My lsmod varies depending on the kernel that I'm running, but I usually have soundcore loaded at a minium. I delved into the lib/modules/2.4.20 deeply over the last few days. I would try to load snd-cs4236 and watch the errors, looking for missing modules. I would locate them, then load using insmod, and finally try to load cs4236 again. When I finished, the list looked something like this:
This isn't the particular order I actually had to initialize them in, only the order I wrote them down. I created a script using to initialize these manually using insmod. When I finally get them all loaded, then I simply get the 'init_module: no such device" error followed by the hint to check ports and IRQs.
Last night I emailed Thomas Hood and quizzed him on the errors that I was getting. This is a portion of his response:
"Use PS2.EXE, not Windows, to select the resources used by
your sound hardware. Disable MPU-401 and joystick ports;
these aren't necessary. In the firmware setup program
("Easy Setup"), disable "Quick Boot". Reboot into Linux.
It is useful to have a kernel that supports access to the
PnP BIOS; this allows you to check that the hardware
resources have been set correctly. (See the "Resource
configuration tools" section of the tpctl home page http://tpctl.sourceforge.net/ .) Do not run sndconfig.
Use my /etc/modutils/sound as the sound part of your
/etc/modules.conf, but uncomment the line
"alias sndcard snd-cs4236" and double check that the
resources selected are the same ones you selected using
PS2.EXE. Make sure that these are the only sound configuration
lines in your /etc/modules.conf."
I downloaded the utility and was able to use a DOS boot floppy to bring up a DOS shell and run the program. It was kind of cool because it showed me the exact ports and IRQs of the card (and modem and parallel, etc). I noticed that it wasn't enabled, so I enabled it.
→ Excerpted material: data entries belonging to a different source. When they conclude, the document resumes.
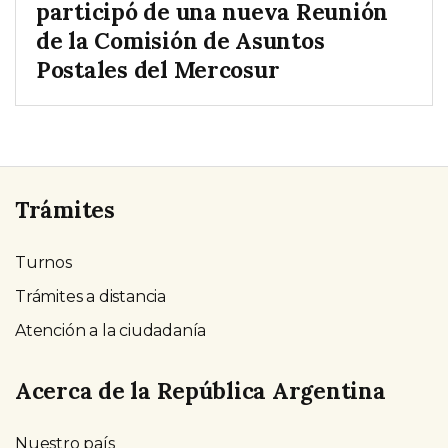
participó de una nueva Reunión
de la Comisión de Asuntos
Postales del Mercosur
Trámites
Turnos
Trámites a distancia
Atención a la ciudadanía
Acerca de la República Argentina
Nuestro país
Then I rebooted, verified that quick boot was disabled, then booted and recompiled the 2.4.20 kernel with everything under sound that could be modulized selected.
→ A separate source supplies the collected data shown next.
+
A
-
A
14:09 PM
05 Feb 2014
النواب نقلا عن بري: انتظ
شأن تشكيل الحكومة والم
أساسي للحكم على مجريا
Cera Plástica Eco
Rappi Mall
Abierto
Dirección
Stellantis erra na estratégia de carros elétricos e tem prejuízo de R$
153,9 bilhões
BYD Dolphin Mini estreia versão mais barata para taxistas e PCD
Still nothing. I guess I'll keep hammering at it until it breaks or I do.
I haven't tried the modem yet, but that's next on my list. Worst case with that is I yank the pcmica one from my Toshiba. I'm not so worried about that working. But, you might want to read some of the links on the linux-thinkpad site that talks about IBM having an MWave driver for Linux and maybe download the PS2 utility.
This may or may not apply to you. Never used Linux on a laptop or even seen that soundcard, but anyway...
When you mention ALSA, you also seem to mention OSS support in the kernel. You should not have this. If you want to install ALSA drivers then the only sound option you should enable in the kernel is Sound Support. Here's a quote from the LFS book on compiling it:
Quote:
Before installing the alsa-drivers note that in your kernel configuration you should have Sound Card Support (CONFIG_SOUND) enabled but nothing else in the Sound menu (with the possible exception of TV Card Mixer support. In particular you should not have OSS Sound Modules enabled as this will cause problems when loading the alsa driver modules.
Again, I'm not absolutely clear that this is the case, but it's worth trying it out.